31 Days of Halloween #2

The Goosemother Scroll Episode 1 Text below for those who'd like to read along.

Once upon a time, many once-upon-a-times ago, the beasts of the earth spoke a common tongue and walked upright like men. Each of a kind followed the laws of his own ruler, and all beastkind followed the laws of the First. The First Beast, the Great Winged Watcher, the Goosemother, they called her. Legend told that the world had been created when she first unfurled her mighty wings, but grief over its future had turned her to the stone that made Historius, the Mountain At the Top of the World.

Her laws, written upon an ancient scroll and kept by the Eldermice deep below the mount were but three:

No beast chooses himself above his herd. No beast shall take more than he must to survive. No beast shall eat of his own kind.

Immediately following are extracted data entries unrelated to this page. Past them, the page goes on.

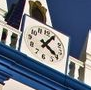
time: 4:04
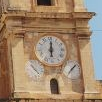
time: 6:00
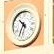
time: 10:34
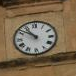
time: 10:51
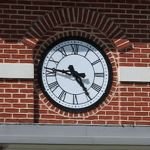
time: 4:46
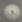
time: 4:31
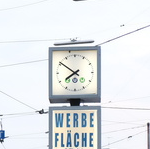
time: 7:50
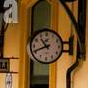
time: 10:41
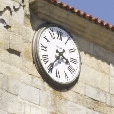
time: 3:35
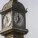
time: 11:36
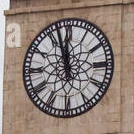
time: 11:57
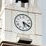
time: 5:18
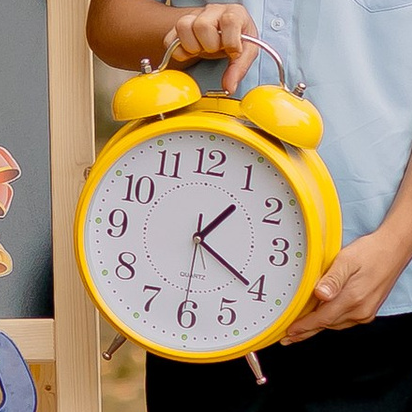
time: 1:20
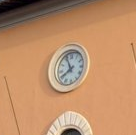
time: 7:55
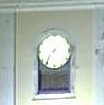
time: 7:35
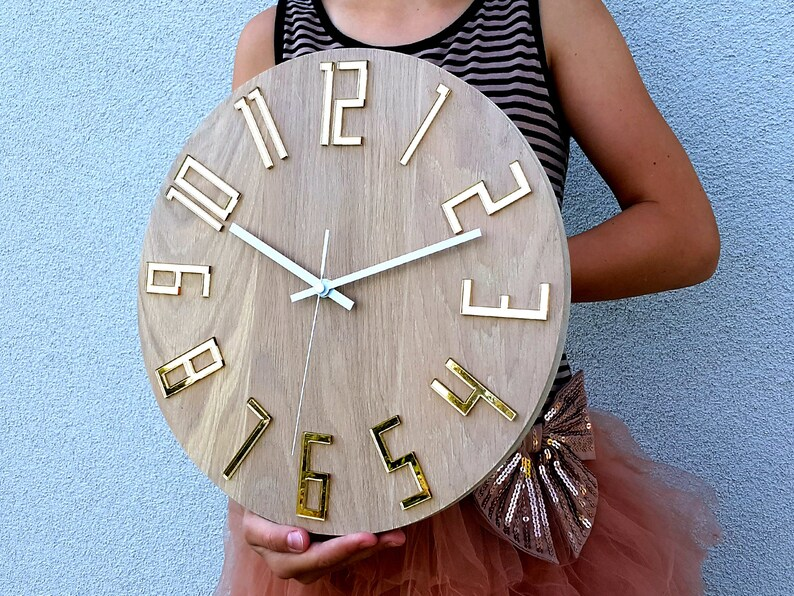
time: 10:11
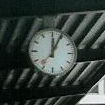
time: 12:04
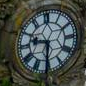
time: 9:31
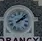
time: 2:07
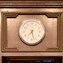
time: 7:27
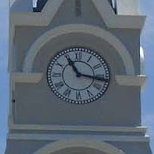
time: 11:16
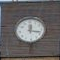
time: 12:17
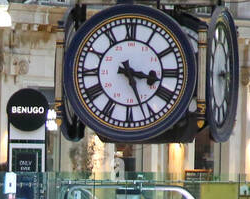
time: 3:26
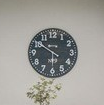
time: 5:50
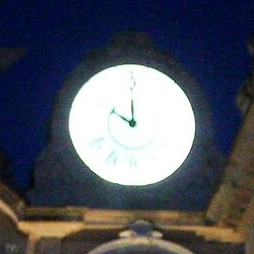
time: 10:00
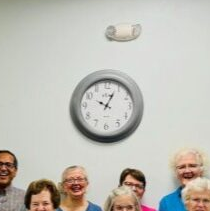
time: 10:04
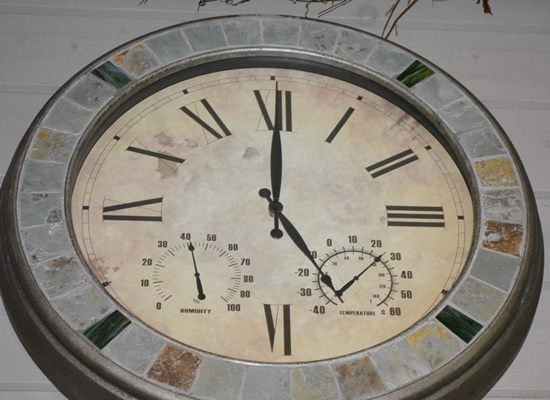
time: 5:00
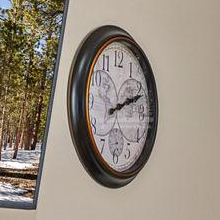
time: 2:11
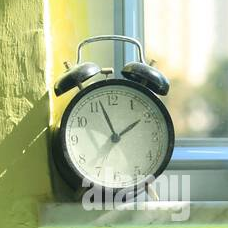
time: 1:56
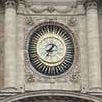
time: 7:34
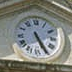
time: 5:25
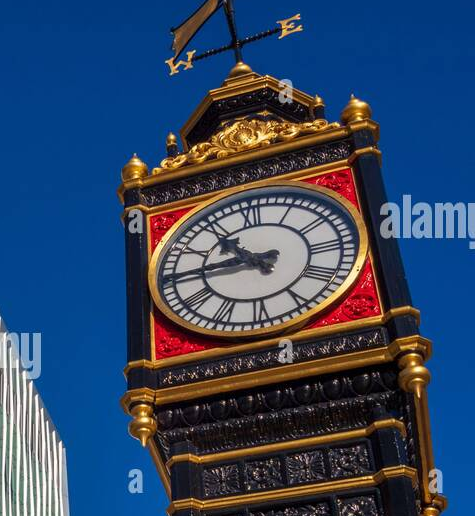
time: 10:45
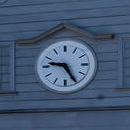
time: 9:25
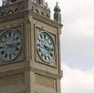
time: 4:16
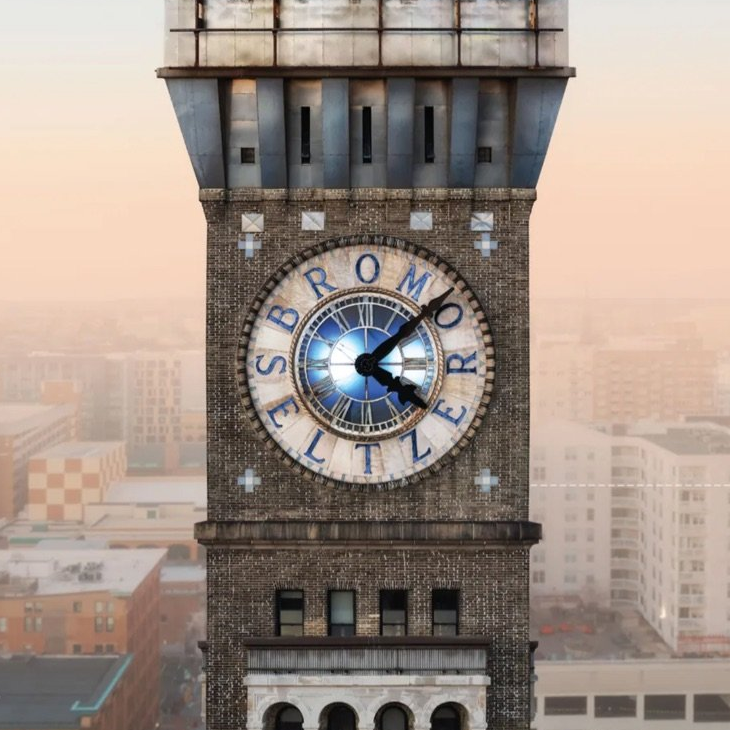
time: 4:08
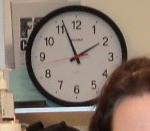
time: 1:56
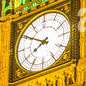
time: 7:50
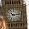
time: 10:14
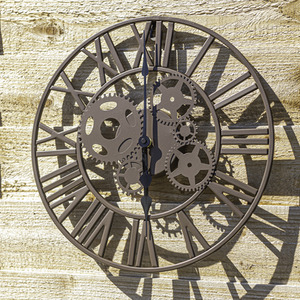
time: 5:59
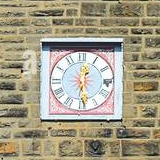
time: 12:28
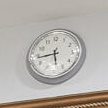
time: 5:43
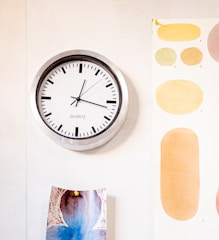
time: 12:16
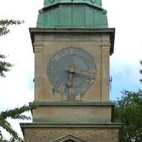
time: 6:17
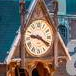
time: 9:20
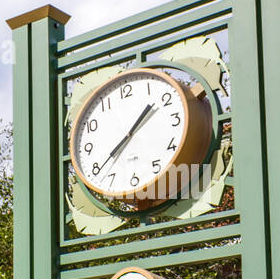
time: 1:39
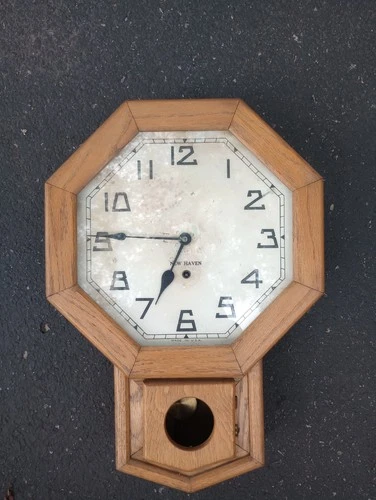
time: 6:45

But the scroll also contained a prophecy. A terrible day would come when the earth would be cloaked in the shadow of a profaner. This Shadow Bringer would break all three of The First Laws before crushing the world under his feet. The scroll spoke of countless agonies, of famine, of babes snatched while suckling. Peace would shatter, kings would be forced upon all fours, and the Ghosts of Men would awaken to serve the Shadow Bringer just as his ancestors served them when the world was Man’s. And his coming, it was said, would be announced by the howling of a thousand wolves.

Of a savior, the scroll said only this: If there be an end to this blight, the end will be small.

Over a thousand years, these ominous words had softened to little more than a tale to quiet restless children. “Sleep now, little ones, lest the Shadow Bringer hear you when he passes!” The Ghosts of Men were reduced to crude masks worn by revelers every year on Howler’s Day.

Only the wolves suffered from the prophecy in those years of calm. Reviled as the lowest of beastkind, they were cast out from every corner, forced always to wander. And yet, those who drove them away did not remember why they hated them. Only that everyone else did, and that was enough.

One could say this was how the prophecy began to fulfill itself, but those who would choose to forget their ancestors’ cruelty would say it began on a dark night in an isolated cottage where a young sow gave birth as her boar husband watched anxiously on.

Neither knew what evil crept outside their door nor the many days of torment that would soon follow for all beastkind.